Uzaktan öğretim nedeniyle esnaf, kazancının düştüğünü beyan ediyor. İyi de bu insanlar buharlaşıp yok olmadılar ki, memleketlerine gittiler… Salgın/Covid-19 nedeniyle hareket alanı küçülen insanların ihtiyaçları da azaldı. Özellikle üniversite gençliğinin harcamaları üzerine kurulan suni ticâret sekteye uğradı. Yeni çağ ürünü hayat tarzına bütün halk ayak uydurmak durumunda.

Sanal ortamın olması kitap okumaya engel değildir. Elinde kitap olmayanlardan kaç kişi cep telefonu, başka tür aparatlar ya da kitap okumaya imkân sunan Kindle ve e-kitap modelleri kullanıyor dersininiz? Ufak bir yoklama ile bu oranın “Hiç yok” denecek kadar az olduğu görülür.

Kitap okumamak, kafe ve cep telefonların parmaklıkları arasına girmek gibi bir gönüllülükle o ateşin içine nasıl düşüldü? Daha fazla para kazanmak, mâkâm için revaçta olan madde, görsellik ve haz, gençliği ateşe atıp diğerlerini es geçmedi. Hani en büyük savaş nefsle mücadeleydi?

***

Tali yollar ile gündelik hayatta yer edinmek, okumanın önünü tıkamıştır. Kazanç kapıları, kafe ve benzeri yerler de işlevlerini okuma ve kitap yerine tali yollara göre ayarlamaktadır. Hem esnafı, hem de gençliği kurtarmanın bir yolu, tali yolları kapatıp okuma otobanını açmaktır.

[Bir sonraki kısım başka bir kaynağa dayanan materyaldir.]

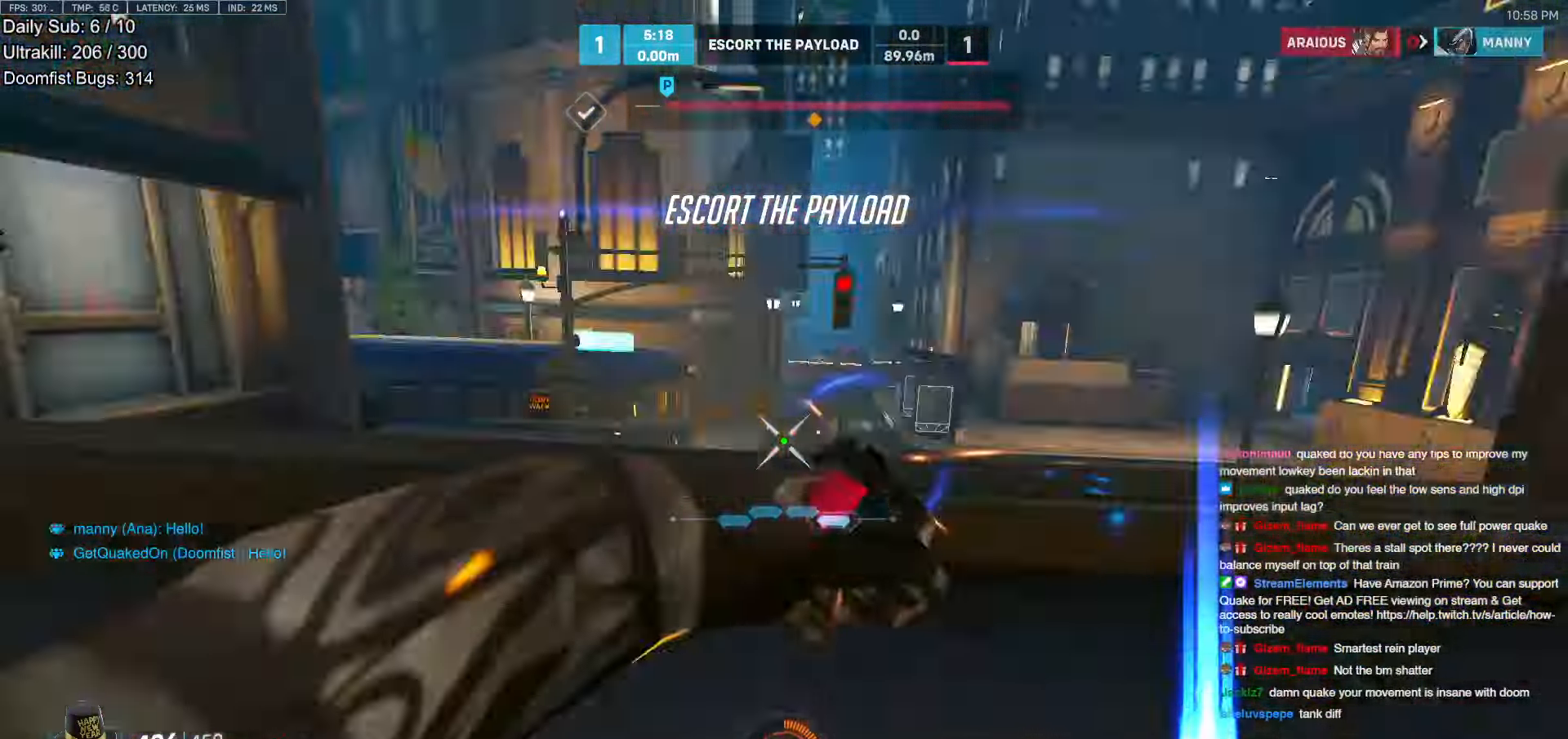
{"keys": ["w"], "mouse": [], "events": [[17, "a", "down"], [17, "mouse_left", "up"], [67, "a", "up"], [67, "d", "down"], [67, "s", "down"], [100, "s", "up"], [383, "w", "down"], [483, "d", "up"]]}
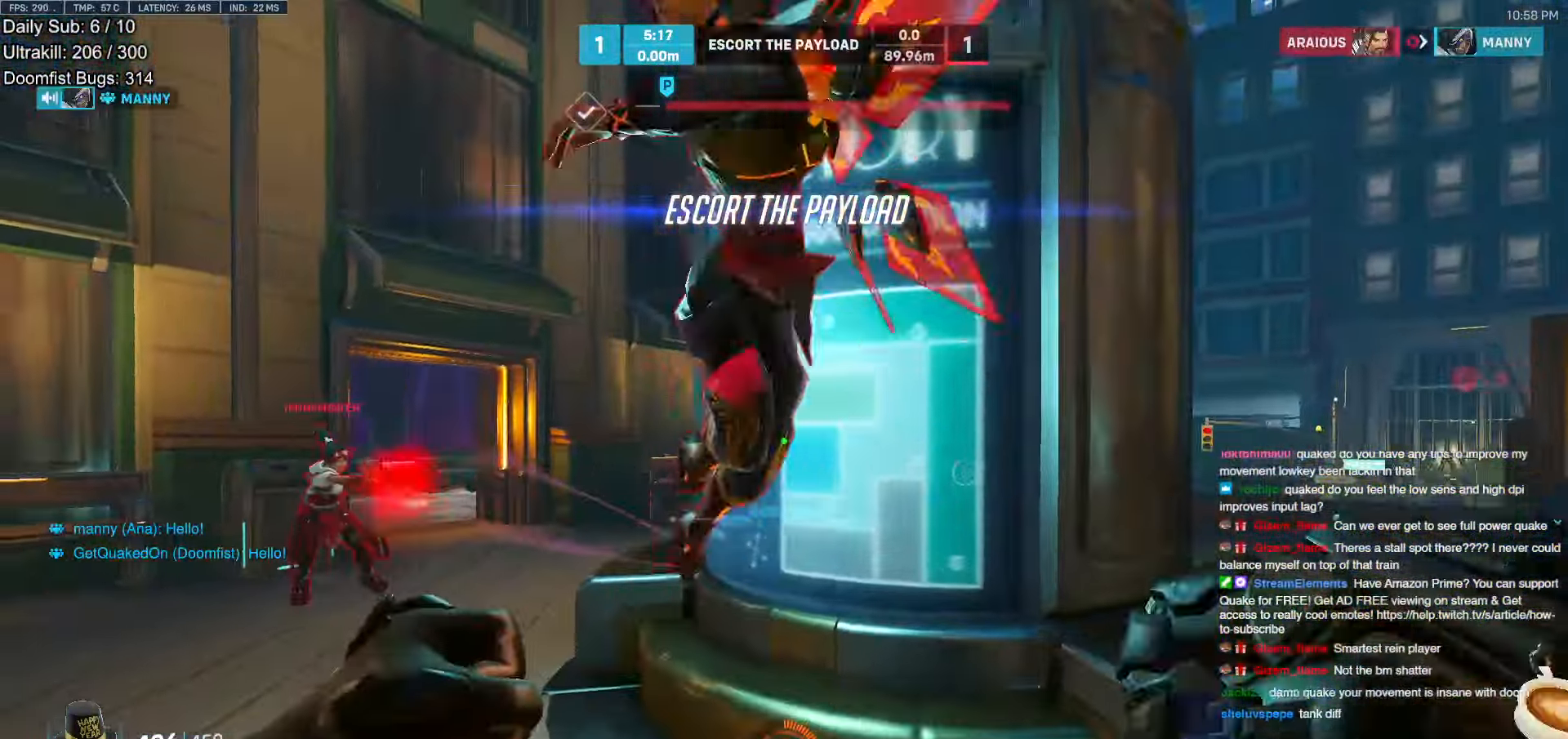
{"keys": ["d", "s"], "mouse": [], "events": [[167, "d", "down"], [217, "melee", "down"], [217, "mouse_left", "down"], [267, "w", "up"], [317, "melee", "up"], [350, "mouse_left", "up"], [400, "s", "down"], [450, "space", "down"], [500, "space", "up"]]}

Bakara Sûresi tam da buna benzer bir aldanışa güzel bir örnek sunar ve sadece sarı metale olan hırsın bir topluluğu dünyanın başına nasıl belâ ettiğini ortaya koyar. Şimdi her Müslüman, kafasını iki elinin arasına alsın ve düşünsün: Bu sürekli kazanma yolunda Hazreti Mûsâ’nın (as) yanında mı, yoksa karşısında mı duruluyor?

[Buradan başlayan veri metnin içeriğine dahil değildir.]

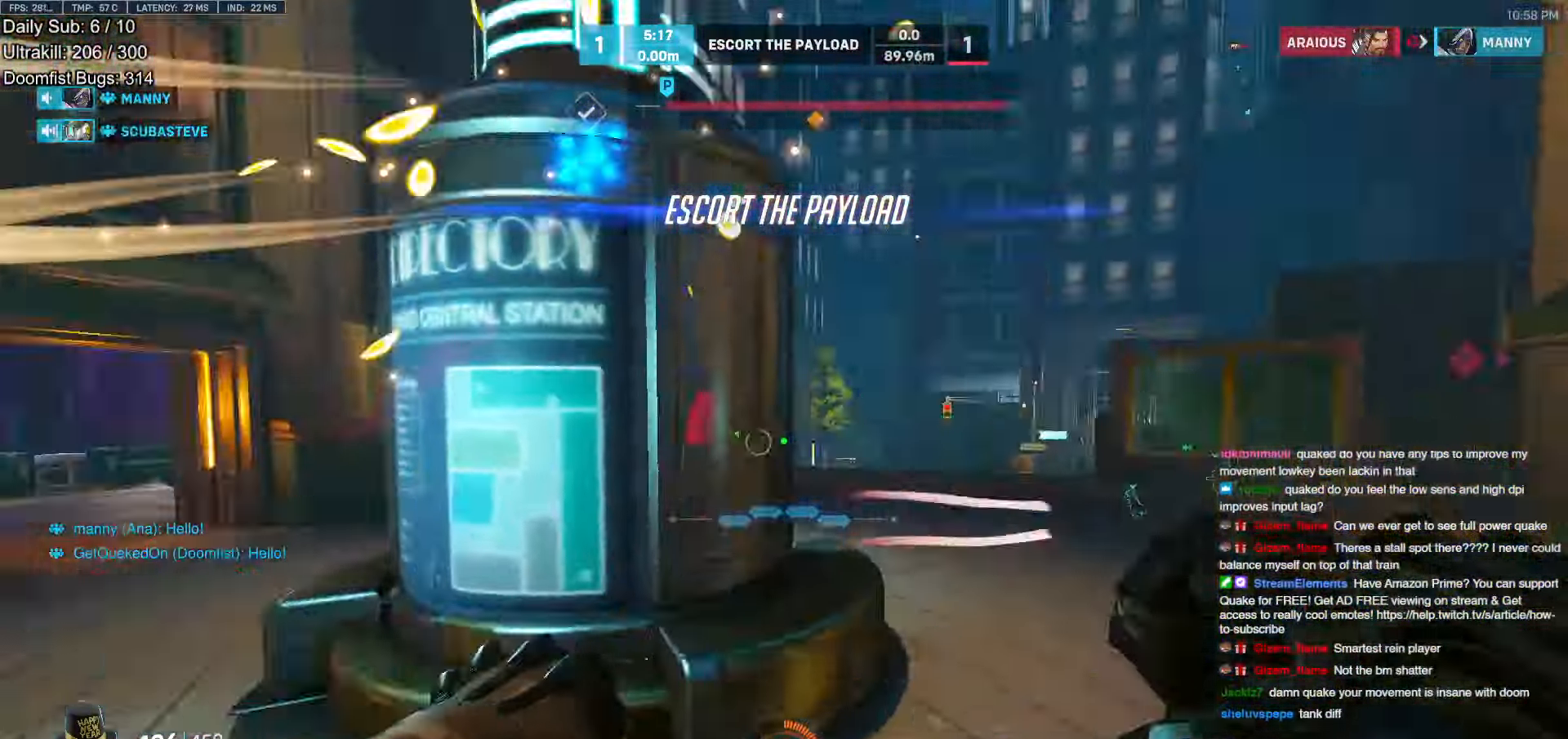
{"keys": ["a"], "mouse": ["left"], "events": [[50, "a", "down"], [50, "d", "up"], [133, "space", "down"], [183, "space", "up"], [367, "s", "up"], [467, "mouse_left", "down"]]}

Bundan önceki üç sanayi devrimi bu coğrafya için olumsuz sonuçlar doğurdu. Yirmi yıldır üniversitelerde Dördüncü Sanayi Devrimi hakkında dersler okutuluyor. Nano/dijital teknolojinin lokomotif olduğu bu sanayi devriminden kaçış olamaz. Dijital teknoloji ürünlerinden sadece İHA ve SİHA’lar Azerbaycan’da göğsümüzü kabartıyor. Bunun gibi çok sayıda son sanayi devrimi gelişmesinin önü açılmış olup, yenileri için yatırım bekleniyor.

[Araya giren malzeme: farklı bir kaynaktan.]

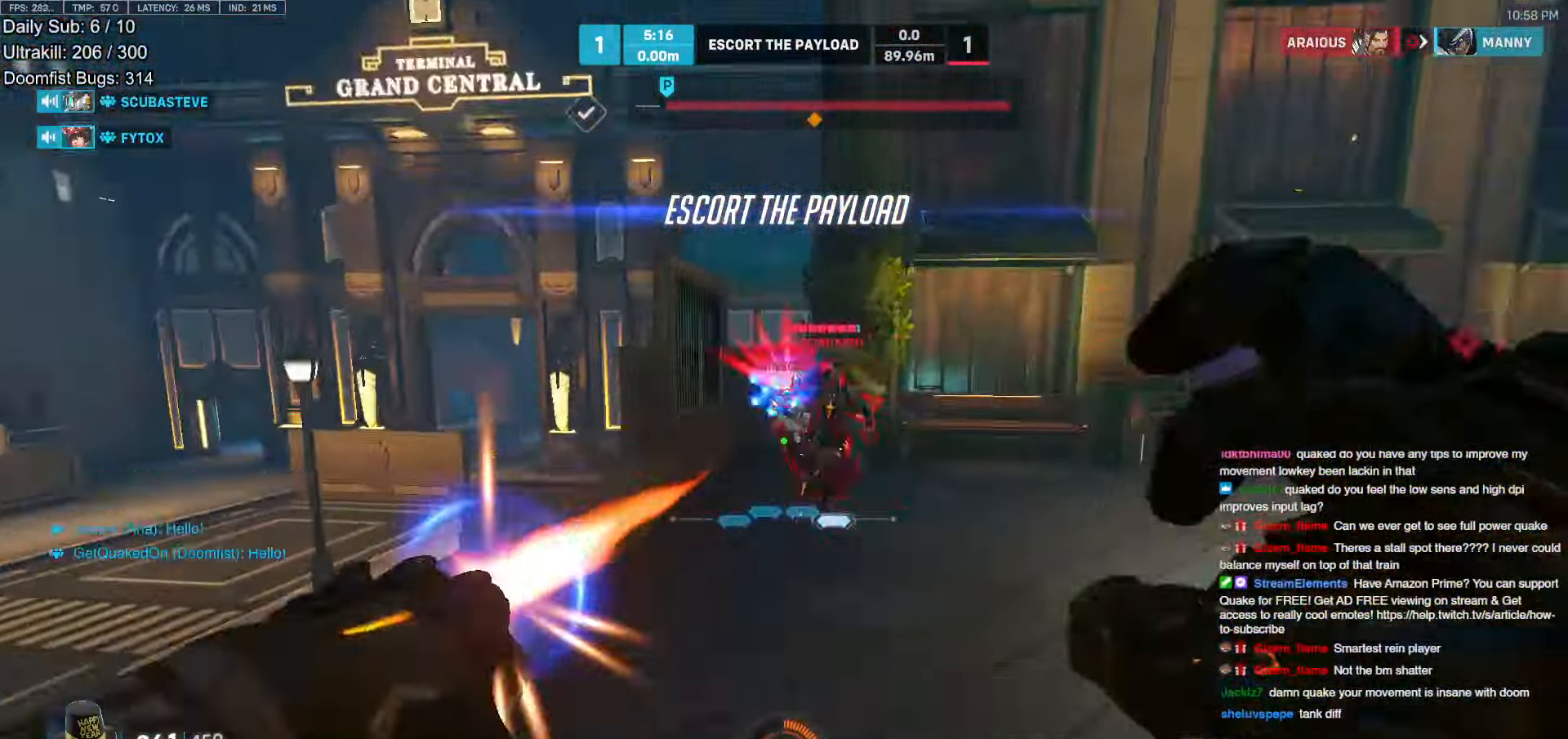
{"keys": ["d"], "mouse": [], "events": [[17, "mouse_left", "up"], [250, "e", "down"], [283, "e", "up"], [433, "a", "up"], [433, "d", "down"]]}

Bu yolda çok büyük adımlar atıldı, atılıyor. Bütün bir millet olarak bu adımlara eşlik edildiği ölçüde Hazreti Mûsâ’nın (as) yanında yer alınır, aksi durumda ateşin çocuklarının yaptıklarına karşı susmaktan başka yol kalmaz. Önemli olan, çağın getirdiği ne varsa onu dışlamak değil, yüzünü millî ve mânevî yöne dönüştürmektir.

Çâre, tali yolları kapatıp okuma otobanını açmaktır. İnsanın önüne hile ile kurulan yanılgı senaryoları ancak bu şekilde ortadan kalkar.